## SUPPLIED ENTRIES
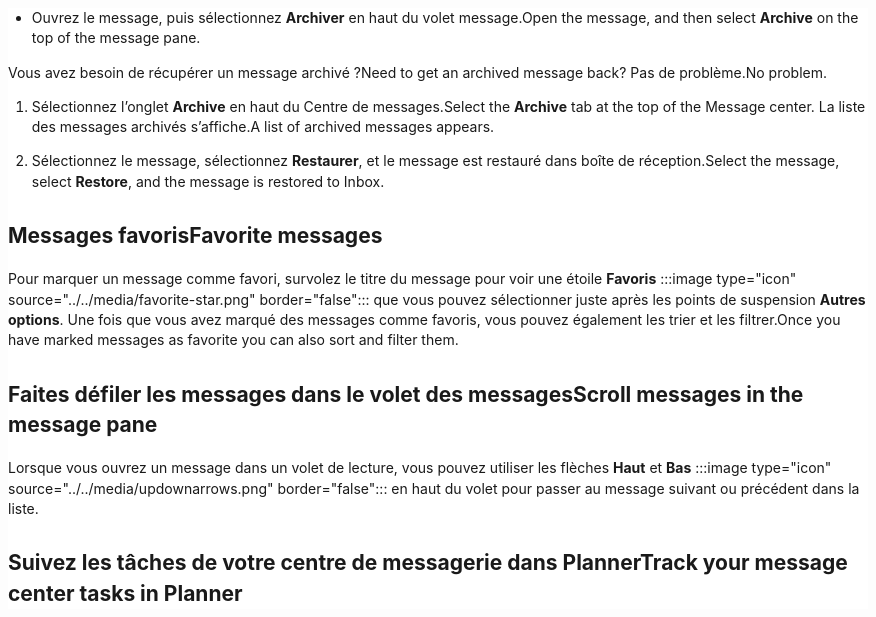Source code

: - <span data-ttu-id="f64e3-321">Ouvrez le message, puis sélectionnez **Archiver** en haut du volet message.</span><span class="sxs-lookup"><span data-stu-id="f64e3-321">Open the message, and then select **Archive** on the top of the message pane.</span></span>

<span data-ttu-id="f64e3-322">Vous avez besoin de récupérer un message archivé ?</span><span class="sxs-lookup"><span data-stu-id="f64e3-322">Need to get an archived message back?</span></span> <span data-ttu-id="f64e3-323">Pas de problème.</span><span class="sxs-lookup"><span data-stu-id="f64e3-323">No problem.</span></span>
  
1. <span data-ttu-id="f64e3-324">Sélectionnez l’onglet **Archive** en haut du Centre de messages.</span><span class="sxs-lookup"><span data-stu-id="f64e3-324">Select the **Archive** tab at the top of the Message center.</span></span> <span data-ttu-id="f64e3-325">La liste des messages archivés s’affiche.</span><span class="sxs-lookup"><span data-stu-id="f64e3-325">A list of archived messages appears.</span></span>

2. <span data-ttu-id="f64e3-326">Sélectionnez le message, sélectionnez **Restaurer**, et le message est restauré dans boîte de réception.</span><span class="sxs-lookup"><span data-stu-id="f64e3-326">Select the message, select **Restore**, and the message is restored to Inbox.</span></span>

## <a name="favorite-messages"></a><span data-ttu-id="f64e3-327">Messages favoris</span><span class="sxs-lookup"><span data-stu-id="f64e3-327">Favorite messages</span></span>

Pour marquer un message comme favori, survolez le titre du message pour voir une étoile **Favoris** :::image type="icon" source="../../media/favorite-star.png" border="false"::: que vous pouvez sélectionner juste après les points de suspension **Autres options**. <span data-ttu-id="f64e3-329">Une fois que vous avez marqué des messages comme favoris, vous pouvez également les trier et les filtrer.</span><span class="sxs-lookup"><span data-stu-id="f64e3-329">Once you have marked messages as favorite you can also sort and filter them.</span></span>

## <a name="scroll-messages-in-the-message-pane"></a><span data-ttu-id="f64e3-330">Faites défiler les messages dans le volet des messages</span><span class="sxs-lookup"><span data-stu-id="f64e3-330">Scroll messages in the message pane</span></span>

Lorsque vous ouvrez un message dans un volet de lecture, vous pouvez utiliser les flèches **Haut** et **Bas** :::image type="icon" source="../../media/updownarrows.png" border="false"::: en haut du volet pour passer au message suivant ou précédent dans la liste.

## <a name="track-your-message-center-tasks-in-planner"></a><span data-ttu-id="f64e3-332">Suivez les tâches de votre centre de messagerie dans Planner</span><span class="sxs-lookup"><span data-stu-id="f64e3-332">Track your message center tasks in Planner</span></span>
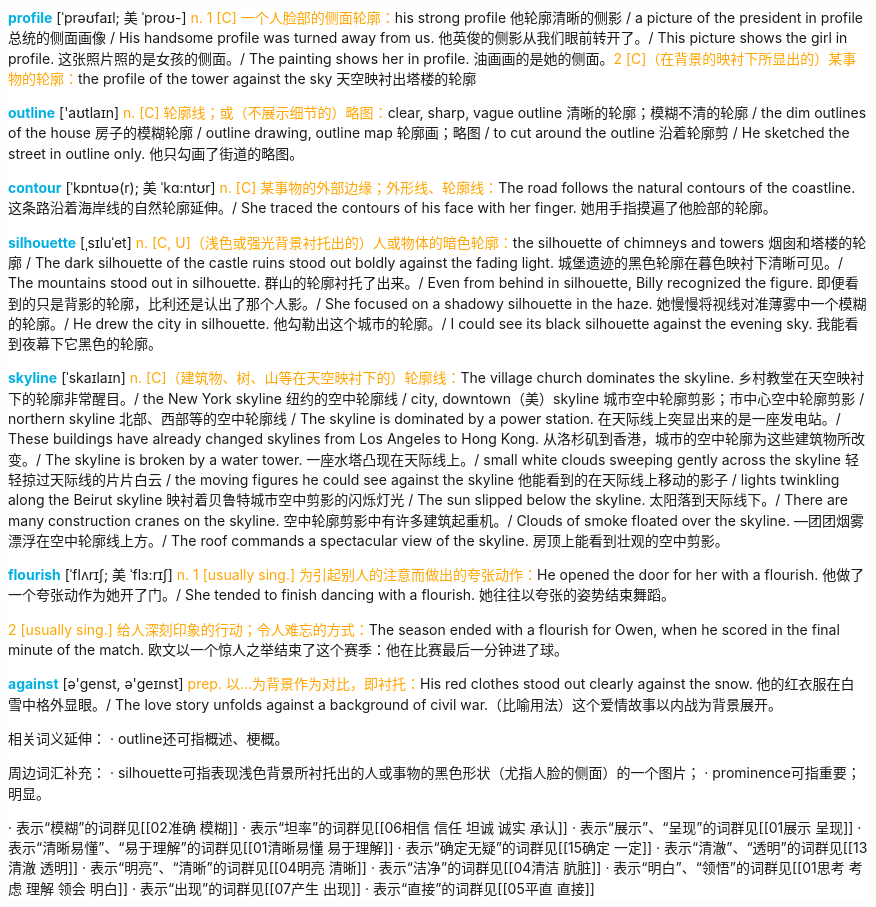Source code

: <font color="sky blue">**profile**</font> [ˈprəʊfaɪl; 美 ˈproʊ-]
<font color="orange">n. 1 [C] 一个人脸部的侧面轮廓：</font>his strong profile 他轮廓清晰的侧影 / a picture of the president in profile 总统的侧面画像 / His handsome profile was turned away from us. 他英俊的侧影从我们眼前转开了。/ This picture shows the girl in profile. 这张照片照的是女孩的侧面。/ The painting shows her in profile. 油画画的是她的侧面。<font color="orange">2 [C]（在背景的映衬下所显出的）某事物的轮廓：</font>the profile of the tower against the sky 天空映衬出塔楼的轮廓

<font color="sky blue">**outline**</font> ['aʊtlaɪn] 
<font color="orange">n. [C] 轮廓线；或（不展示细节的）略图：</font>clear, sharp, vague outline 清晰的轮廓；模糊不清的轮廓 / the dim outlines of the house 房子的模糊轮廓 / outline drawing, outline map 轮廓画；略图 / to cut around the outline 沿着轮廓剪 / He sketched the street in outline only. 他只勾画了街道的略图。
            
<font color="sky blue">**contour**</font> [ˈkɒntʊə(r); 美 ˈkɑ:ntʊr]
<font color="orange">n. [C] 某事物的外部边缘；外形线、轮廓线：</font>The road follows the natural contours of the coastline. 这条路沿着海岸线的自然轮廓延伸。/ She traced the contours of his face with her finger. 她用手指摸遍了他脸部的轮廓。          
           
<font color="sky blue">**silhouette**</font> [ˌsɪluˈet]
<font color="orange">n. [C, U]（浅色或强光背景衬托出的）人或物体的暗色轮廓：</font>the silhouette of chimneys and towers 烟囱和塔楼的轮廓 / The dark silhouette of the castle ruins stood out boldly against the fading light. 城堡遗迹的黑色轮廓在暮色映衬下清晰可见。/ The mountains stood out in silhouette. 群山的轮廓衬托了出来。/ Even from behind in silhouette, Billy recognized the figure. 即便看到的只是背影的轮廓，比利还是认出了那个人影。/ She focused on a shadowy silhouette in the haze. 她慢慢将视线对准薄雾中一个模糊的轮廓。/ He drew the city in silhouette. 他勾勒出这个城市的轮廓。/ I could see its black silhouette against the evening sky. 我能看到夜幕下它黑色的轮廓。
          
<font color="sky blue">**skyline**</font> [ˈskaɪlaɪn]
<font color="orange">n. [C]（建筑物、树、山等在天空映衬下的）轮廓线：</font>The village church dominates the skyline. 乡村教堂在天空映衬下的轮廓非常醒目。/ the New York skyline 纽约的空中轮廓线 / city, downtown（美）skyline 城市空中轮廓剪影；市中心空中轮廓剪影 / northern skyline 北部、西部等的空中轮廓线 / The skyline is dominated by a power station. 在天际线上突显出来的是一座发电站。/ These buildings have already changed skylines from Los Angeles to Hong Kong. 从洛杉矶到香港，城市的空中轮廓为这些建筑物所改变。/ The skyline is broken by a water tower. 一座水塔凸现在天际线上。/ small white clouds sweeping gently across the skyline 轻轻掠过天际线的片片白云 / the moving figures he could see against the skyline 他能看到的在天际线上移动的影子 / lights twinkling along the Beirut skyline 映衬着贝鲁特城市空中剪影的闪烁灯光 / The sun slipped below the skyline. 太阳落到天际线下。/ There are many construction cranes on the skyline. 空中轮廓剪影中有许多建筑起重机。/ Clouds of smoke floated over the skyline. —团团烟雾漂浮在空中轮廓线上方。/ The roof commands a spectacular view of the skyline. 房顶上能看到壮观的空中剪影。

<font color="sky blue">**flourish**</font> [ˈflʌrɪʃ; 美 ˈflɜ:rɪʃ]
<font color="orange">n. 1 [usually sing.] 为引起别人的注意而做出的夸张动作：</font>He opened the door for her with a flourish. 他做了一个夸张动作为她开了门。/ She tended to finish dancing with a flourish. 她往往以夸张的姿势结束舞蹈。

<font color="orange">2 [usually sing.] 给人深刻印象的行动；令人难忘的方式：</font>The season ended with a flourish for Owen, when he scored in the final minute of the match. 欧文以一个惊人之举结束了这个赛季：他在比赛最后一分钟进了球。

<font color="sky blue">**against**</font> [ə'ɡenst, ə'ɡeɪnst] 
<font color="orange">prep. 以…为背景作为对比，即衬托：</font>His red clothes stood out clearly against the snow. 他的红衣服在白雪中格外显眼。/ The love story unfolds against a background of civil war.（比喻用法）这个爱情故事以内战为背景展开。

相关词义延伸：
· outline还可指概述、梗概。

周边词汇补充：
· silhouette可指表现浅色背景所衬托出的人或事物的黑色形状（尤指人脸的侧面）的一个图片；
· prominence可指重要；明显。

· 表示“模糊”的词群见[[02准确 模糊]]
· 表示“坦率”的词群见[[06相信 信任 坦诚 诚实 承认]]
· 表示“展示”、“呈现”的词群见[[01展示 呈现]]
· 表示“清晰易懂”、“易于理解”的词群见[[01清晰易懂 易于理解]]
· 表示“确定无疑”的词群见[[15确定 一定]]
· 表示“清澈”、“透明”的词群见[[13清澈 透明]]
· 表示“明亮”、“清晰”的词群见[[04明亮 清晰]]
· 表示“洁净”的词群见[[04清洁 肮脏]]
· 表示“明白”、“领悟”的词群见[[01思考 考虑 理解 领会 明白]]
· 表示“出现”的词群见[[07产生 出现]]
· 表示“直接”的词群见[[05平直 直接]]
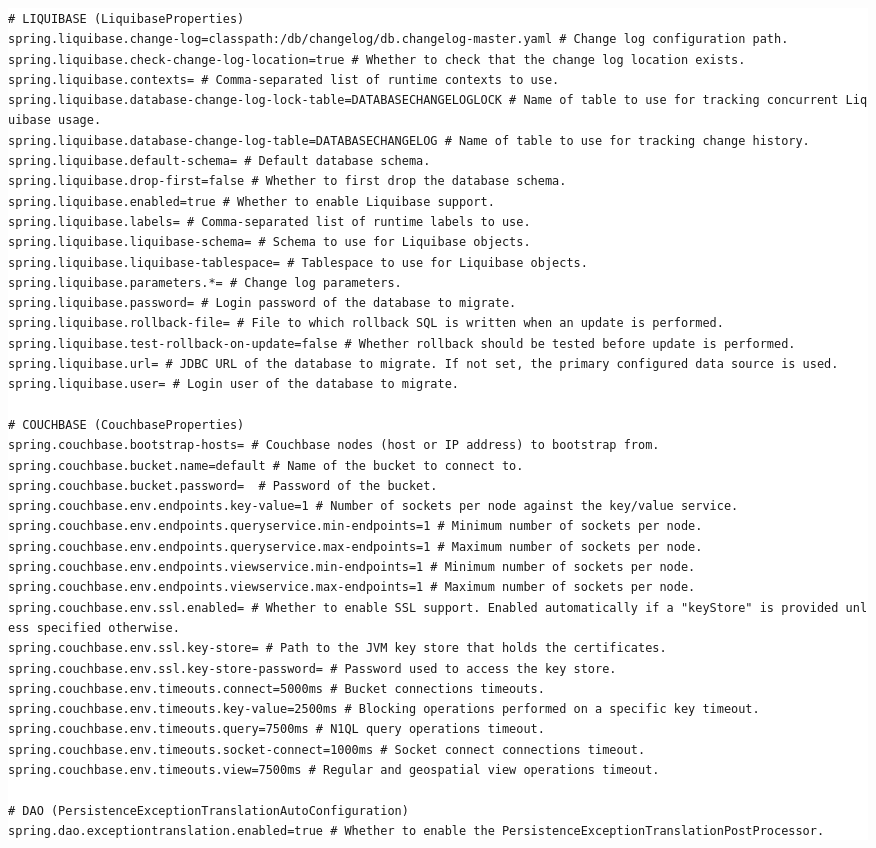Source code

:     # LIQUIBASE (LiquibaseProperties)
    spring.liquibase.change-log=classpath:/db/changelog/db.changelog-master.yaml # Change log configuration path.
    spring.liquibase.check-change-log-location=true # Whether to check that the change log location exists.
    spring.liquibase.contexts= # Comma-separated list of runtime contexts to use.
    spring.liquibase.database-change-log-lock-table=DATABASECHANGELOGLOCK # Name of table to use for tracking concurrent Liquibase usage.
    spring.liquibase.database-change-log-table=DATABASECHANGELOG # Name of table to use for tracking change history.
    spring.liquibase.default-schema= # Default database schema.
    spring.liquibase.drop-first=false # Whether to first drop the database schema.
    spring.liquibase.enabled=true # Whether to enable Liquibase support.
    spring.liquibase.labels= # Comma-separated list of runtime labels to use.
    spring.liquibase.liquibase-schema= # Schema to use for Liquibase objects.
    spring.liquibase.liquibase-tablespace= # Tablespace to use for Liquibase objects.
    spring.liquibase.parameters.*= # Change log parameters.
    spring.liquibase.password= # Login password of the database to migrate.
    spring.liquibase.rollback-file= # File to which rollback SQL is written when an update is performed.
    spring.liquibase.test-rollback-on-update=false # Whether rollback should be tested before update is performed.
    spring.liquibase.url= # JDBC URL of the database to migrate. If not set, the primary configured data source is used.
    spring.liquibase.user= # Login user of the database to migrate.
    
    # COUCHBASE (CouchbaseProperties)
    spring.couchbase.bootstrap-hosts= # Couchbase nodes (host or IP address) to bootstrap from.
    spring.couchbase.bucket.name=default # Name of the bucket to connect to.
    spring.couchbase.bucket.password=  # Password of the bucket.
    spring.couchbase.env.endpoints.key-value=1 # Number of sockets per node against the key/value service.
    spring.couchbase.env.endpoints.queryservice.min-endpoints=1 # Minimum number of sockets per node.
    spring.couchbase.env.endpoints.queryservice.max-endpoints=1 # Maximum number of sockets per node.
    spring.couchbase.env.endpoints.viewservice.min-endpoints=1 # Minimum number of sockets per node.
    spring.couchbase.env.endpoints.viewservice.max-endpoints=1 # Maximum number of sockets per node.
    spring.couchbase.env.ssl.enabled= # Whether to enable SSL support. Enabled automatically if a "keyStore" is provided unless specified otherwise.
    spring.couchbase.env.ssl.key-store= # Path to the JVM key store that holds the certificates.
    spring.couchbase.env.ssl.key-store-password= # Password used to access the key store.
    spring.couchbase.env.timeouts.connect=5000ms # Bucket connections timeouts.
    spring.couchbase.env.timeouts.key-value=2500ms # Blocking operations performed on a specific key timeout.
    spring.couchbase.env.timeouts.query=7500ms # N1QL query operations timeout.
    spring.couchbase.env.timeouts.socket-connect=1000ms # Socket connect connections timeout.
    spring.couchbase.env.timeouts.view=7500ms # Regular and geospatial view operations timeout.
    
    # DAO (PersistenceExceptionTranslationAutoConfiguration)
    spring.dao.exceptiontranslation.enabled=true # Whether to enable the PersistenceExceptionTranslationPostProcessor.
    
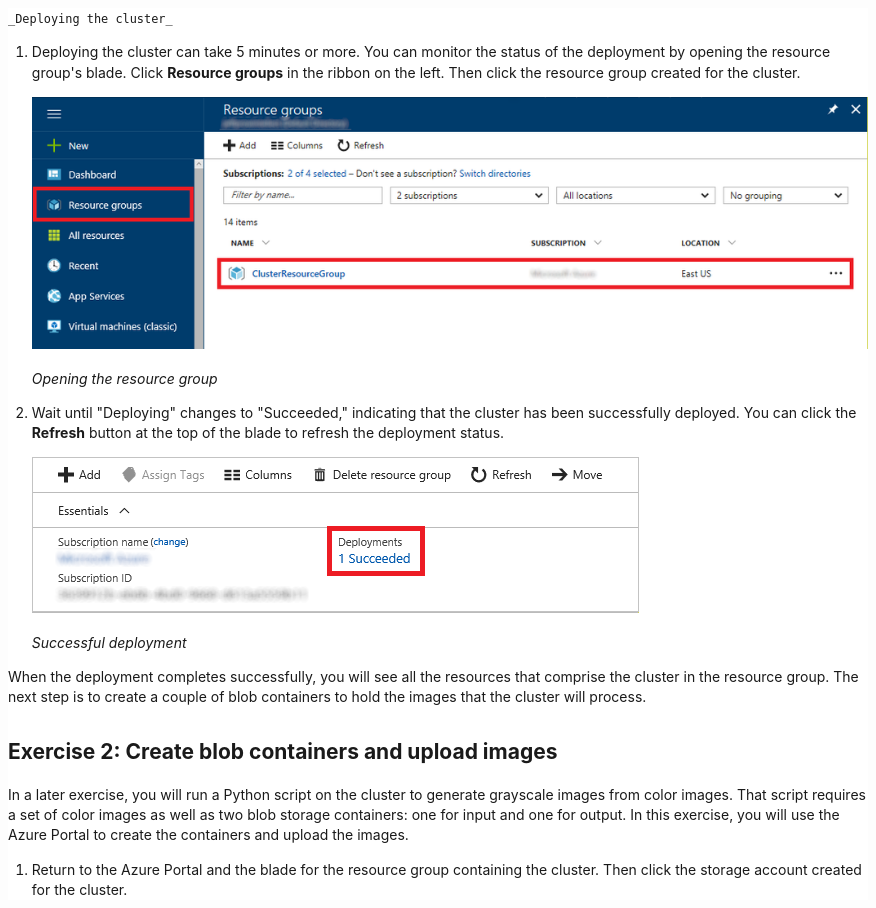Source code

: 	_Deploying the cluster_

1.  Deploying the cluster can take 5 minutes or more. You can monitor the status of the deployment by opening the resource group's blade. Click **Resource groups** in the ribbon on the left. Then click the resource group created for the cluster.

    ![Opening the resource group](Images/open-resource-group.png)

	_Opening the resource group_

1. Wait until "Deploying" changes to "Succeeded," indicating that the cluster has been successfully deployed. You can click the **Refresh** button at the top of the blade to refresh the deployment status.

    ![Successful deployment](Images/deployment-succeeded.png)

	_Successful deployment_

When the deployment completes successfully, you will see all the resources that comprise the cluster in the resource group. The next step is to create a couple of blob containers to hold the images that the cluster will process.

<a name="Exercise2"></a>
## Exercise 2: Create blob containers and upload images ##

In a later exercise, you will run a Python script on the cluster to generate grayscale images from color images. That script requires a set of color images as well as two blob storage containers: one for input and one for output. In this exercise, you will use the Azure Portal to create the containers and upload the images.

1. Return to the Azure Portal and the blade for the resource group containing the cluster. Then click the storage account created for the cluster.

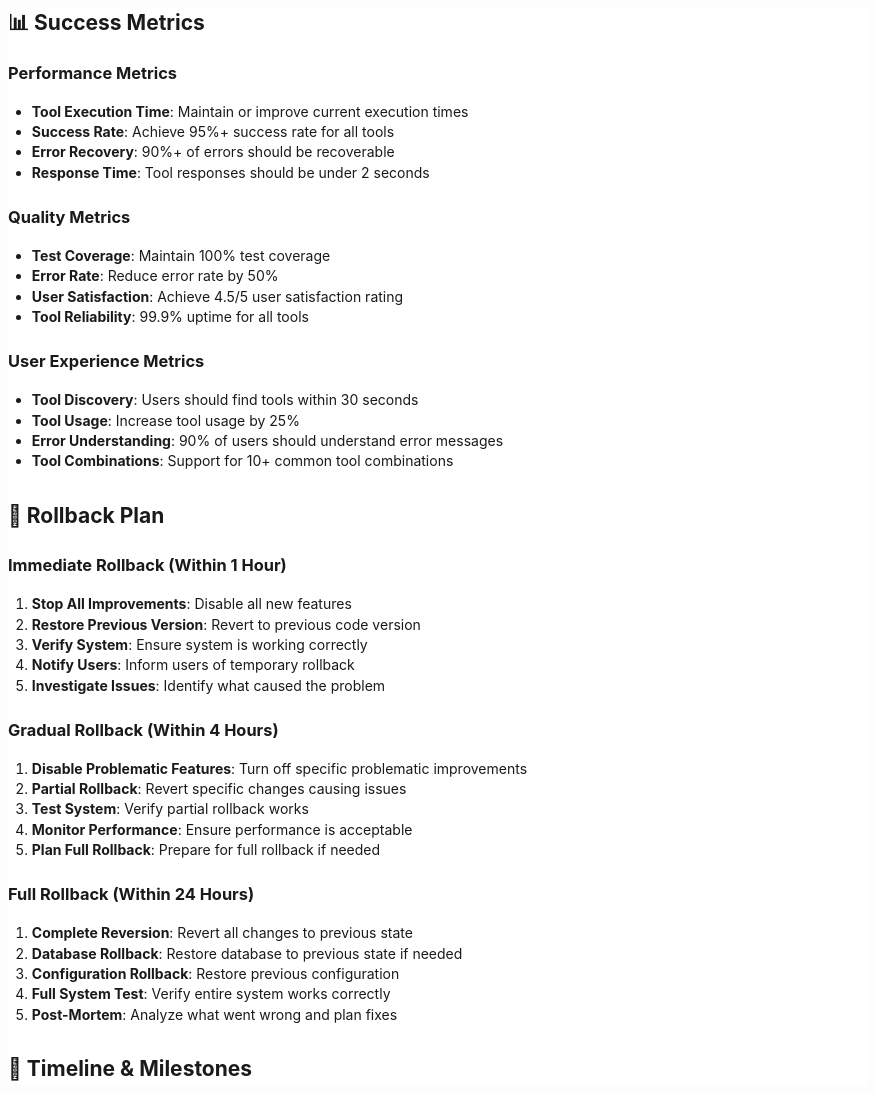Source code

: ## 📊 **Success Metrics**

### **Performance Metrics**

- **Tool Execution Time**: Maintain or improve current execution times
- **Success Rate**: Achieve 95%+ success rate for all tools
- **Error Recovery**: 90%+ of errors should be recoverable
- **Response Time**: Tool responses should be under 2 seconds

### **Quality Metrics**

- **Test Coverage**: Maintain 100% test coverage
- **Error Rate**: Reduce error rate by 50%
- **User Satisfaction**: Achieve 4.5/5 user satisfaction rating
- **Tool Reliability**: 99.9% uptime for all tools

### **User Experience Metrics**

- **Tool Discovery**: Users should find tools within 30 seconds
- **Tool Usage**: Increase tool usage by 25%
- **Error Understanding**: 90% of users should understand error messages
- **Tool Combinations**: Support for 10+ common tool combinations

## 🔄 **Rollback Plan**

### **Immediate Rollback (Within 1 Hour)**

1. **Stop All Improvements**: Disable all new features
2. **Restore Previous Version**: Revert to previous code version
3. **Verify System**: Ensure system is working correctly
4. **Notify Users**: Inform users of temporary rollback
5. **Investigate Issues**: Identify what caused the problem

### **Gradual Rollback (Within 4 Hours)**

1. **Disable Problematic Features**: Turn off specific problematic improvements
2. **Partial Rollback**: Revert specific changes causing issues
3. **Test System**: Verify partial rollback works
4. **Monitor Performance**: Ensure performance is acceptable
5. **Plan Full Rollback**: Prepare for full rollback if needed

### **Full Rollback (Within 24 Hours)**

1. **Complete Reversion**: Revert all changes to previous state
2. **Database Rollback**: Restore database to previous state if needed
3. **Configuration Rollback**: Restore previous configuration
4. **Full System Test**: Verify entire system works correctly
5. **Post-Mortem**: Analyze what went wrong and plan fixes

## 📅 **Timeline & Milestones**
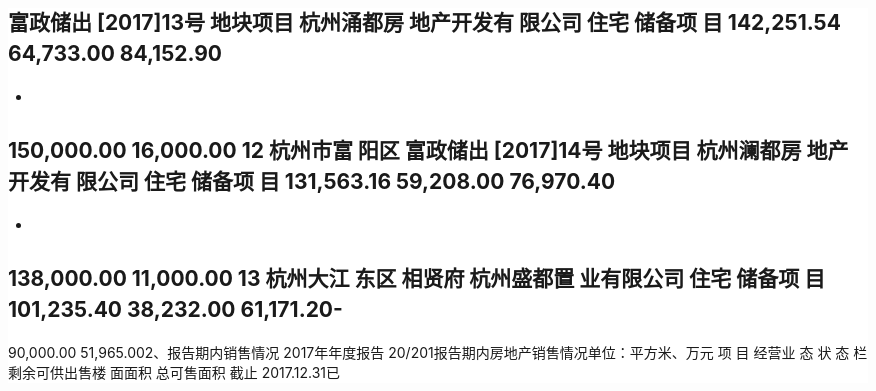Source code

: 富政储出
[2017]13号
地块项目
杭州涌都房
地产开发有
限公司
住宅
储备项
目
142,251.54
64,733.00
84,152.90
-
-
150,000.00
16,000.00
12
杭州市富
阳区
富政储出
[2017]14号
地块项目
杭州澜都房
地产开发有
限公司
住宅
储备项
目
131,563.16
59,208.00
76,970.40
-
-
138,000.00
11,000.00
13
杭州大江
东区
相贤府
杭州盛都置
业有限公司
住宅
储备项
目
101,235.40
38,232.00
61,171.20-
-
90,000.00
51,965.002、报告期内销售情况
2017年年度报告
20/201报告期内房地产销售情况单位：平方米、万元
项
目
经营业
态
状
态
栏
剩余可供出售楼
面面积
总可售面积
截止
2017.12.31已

## ASSIGNMENT
Whenever the word "Maintain" appears in a line of the listing, copy out that line.

## WORKED SOLUTION
- **Tool Execution Time**: Maintain or improve current execution times
- **Test Coverage**: Maintain 100% test coverage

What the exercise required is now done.